- _Stored data entries_:
*** Block opens ***
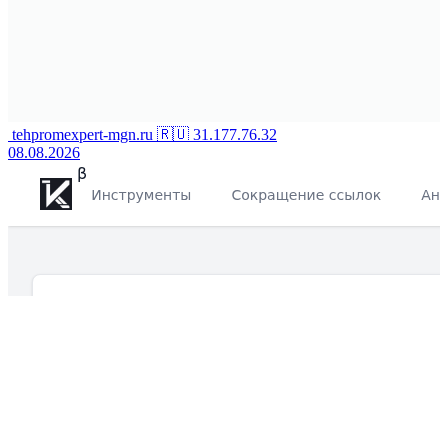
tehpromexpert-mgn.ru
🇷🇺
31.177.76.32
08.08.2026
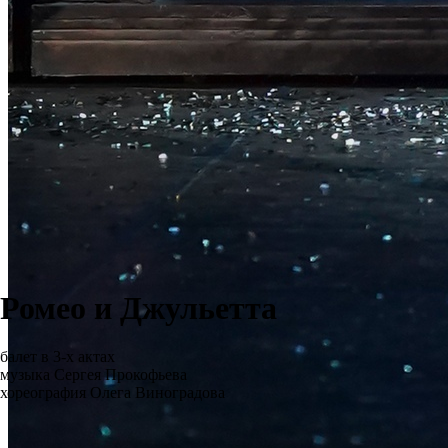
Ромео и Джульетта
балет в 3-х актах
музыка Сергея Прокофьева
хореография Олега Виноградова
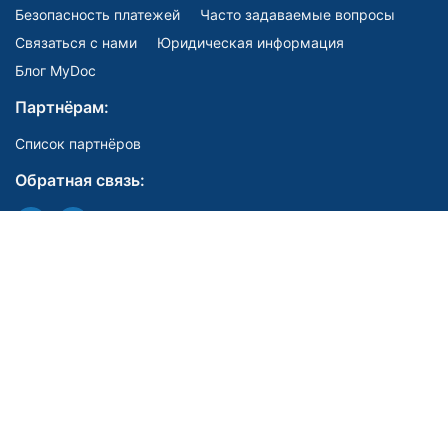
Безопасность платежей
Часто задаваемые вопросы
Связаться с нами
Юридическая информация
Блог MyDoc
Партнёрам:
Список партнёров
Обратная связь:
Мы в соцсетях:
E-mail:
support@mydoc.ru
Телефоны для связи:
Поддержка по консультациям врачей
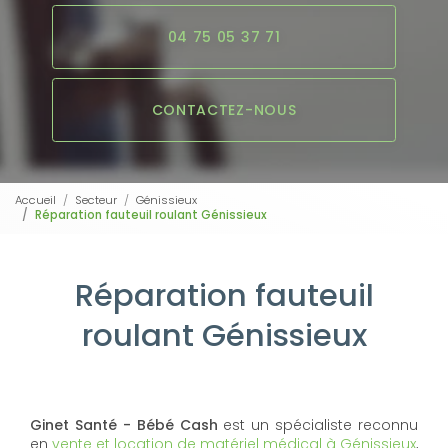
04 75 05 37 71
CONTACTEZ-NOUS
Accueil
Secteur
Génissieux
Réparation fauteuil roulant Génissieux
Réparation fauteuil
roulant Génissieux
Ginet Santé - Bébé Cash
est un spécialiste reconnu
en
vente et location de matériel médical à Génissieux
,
*** Block closes ***
*** Block opens ***
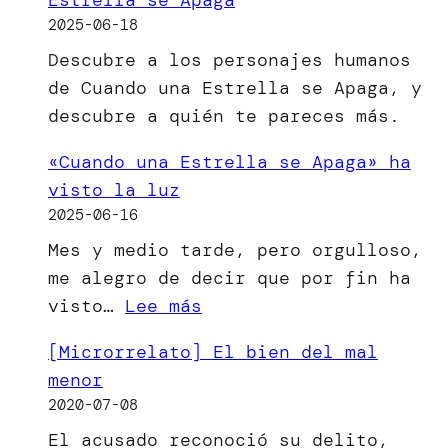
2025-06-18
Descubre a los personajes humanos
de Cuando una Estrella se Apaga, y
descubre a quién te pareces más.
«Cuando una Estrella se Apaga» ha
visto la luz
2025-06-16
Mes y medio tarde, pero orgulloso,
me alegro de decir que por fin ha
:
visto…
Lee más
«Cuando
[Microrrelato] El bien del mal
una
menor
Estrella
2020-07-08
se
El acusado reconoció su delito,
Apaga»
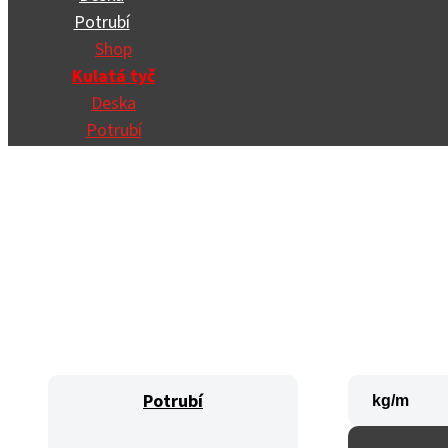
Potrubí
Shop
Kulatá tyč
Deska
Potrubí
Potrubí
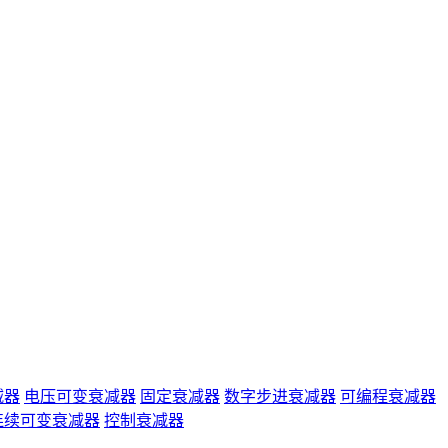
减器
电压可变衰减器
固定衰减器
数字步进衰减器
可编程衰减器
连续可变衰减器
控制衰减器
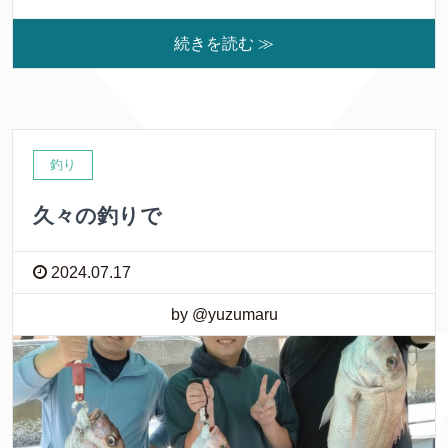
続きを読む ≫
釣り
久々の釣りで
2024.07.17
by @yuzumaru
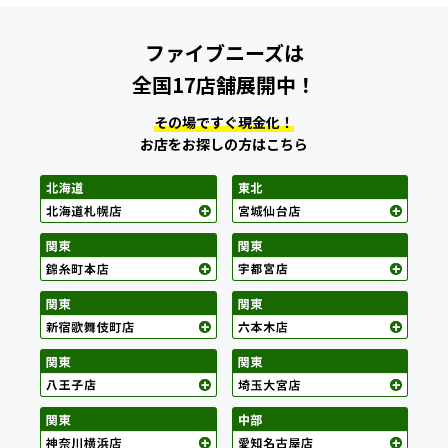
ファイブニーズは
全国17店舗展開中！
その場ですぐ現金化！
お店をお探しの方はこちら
*** Block closes ***
*** Block opens ***
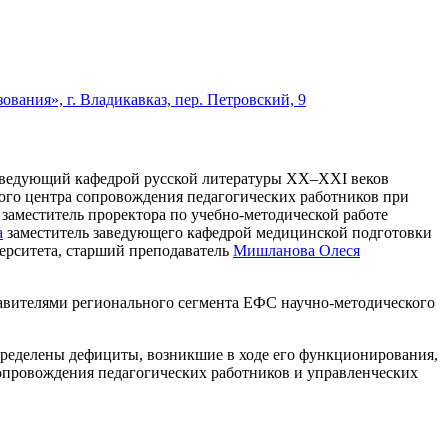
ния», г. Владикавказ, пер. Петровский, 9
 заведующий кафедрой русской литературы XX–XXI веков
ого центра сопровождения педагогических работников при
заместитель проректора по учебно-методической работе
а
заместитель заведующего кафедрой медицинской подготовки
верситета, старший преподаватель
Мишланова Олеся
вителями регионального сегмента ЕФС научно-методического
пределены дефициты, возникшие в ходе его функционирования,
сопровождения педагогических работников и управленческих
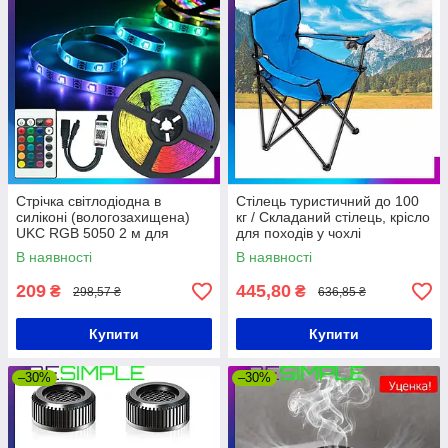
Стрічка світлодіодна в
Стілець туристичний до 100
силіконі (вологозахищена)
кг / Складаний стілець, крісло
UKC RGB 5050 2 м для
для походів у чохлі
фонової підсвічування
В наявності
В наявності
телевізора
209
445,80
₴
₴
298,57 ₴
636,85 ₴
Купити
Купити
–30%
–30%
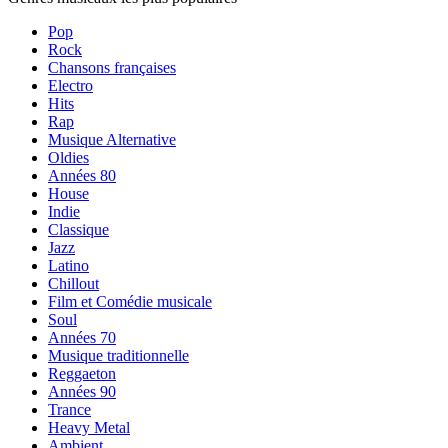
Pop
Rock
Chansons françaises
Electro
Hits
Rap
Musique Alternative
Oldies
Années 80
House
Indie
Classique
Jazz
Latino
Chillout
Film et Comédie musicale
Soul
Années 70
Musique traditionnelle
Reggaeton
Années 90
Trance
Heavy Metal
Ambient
*** Block closes ***
- _WHAT THE TASK ASKS_: Report all lines in the records that include the string "сопровождения".

- _ANSWER SPACE_:
ого центра сопровождения педагогических работников при
сопровождения педагогических работников и управленческих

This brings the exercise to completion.